According to the medical director at St Patrick's Mental Health Services and clinical professor of psychiatry at Trinity College, Dublin, Prof Jim Lucey, burn-out is a phenomenon that is experienced by people under extreme and prolonged stress.
They find a deterioration in the quality of their work, are exhausted and feel that what they are doing is “pointless”.
The professor of psychiatry says carers don’t seem to burn out quite in the same way as, for example, people who are working in health organisations sometimes do.
“The reason for that is the person who is caring for their husband, their daughter, their son, one on one, has, what we call ‘congruence’, between their ambitions and intentions, and the person’s welfare. Once that’s lost, then you have a real problem,” he says.
“The way to support carers is to give them the ability to continue to care. If you undermine them, they will become burned out as they will feel there is no support for that ambition. It’s the sense that they are undermined and undervalued.
“The army of carers throughout the country is really sustaining our economy because if these people stopped doing their work, it would be an enormous cost, both personally and financially, to the country.
“We’ve talked about community care, but if we don’t care for the community that’s doing the caring, than the community cannot care.”
Change in mindset
The professor of psychiatry says he thinks a change in mindset is needed.
“In other words . . . quibbling over the handrail of the stairs is foolish. This is money well spent. The carer is looking for some support, some value in what they do, some recognition of the importance to us all of the fact that we are caring for each other.
“The battling bears down on the carer and the battling burns them out because it says to them, ‘I’m doing this on my own, it’s not valued and I’ve got to fight for everything.’ And that is the experience that many carers have.”
Lucey says respite is “absolutely” important for carers.
“Look at the cost efficiency of respite. Respite supports somebody in the community. The alternative is the carer breaks down, the caring is not done and, in the short term, if the carer can’t do it, you end up having the person who is being cared for in a hospital bed.

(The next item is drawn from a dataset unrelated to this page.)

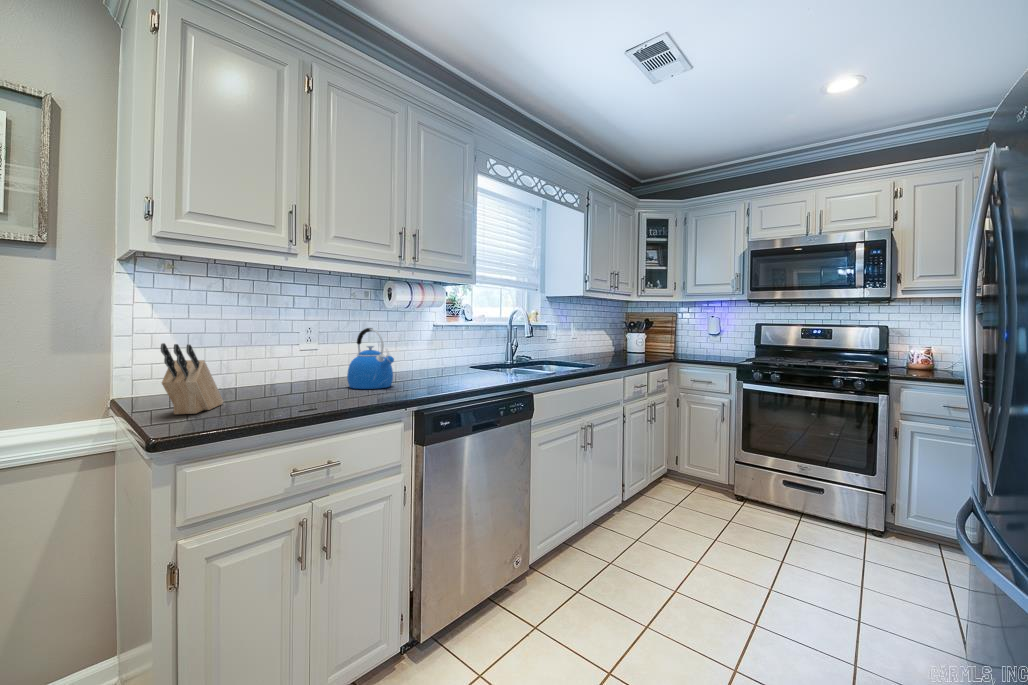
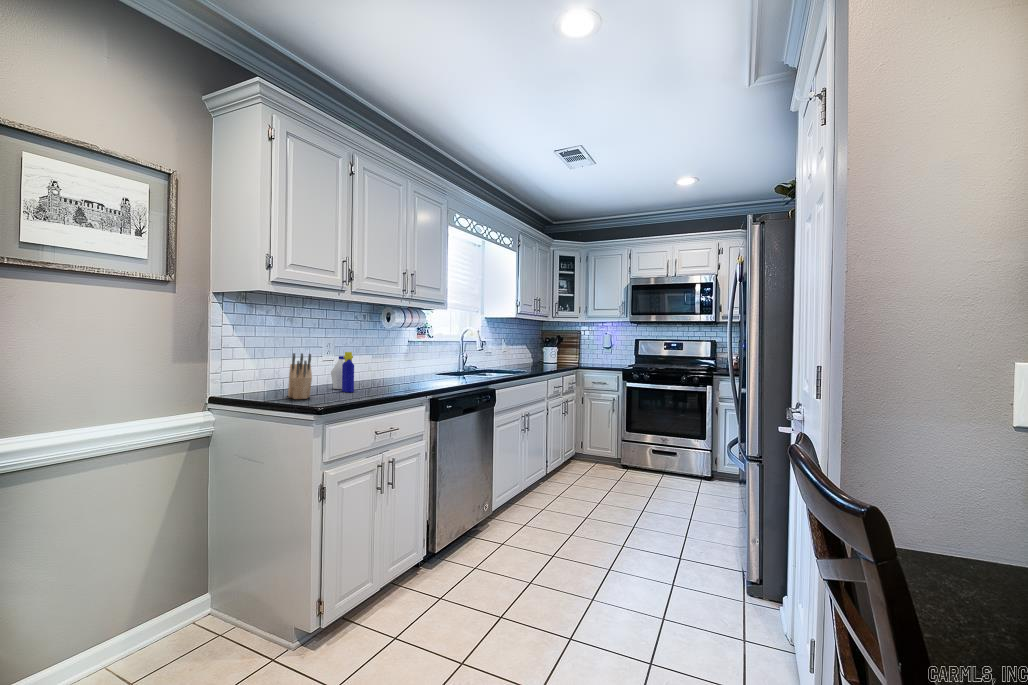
kettle: present [347,328,394,389] -> none [367,342,405,386]
bottle: none [282,342,317,401] -> present [331,352,354,392]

“I don’t think there is any point in appealing to managers or governments’ goodwill. Let’s appeal to their cost understanding – their bottom line.
“The bottom line is carers are an army of unpaid healthworkers who do a great deal for our society and they need to be valued.”
Tips for carers
1 Value your role as a carer Carers need to start saying, "I am a carer and I value my role; I don't need anybody else's value."
2 Look after yourself There is an enormous amount of self-care that carers need to do in order to continue doing the great work they are doing. Tell people if you need a break and involve the rest of the family. Even an hour-long break in the day really makes the other hours bearable.
3 Exercise A break to exercise can clear your head and make you feel physically stronger and better able to cope.
4 Know your warning signs If you are finding yourself extremely exhausted (that you can’t do what you used to be able to do in the sense of continuing to carry the burden), or if the physical and mental burden of the person you are caring for is increasing, you need to recognise that. You need to stop and take stock.
However, if you start saying this is pointless, that’s when you really have to take stock, because it’s not pointless.
We have to value the caring. Once you start feeling it’s pointless you may be burning out.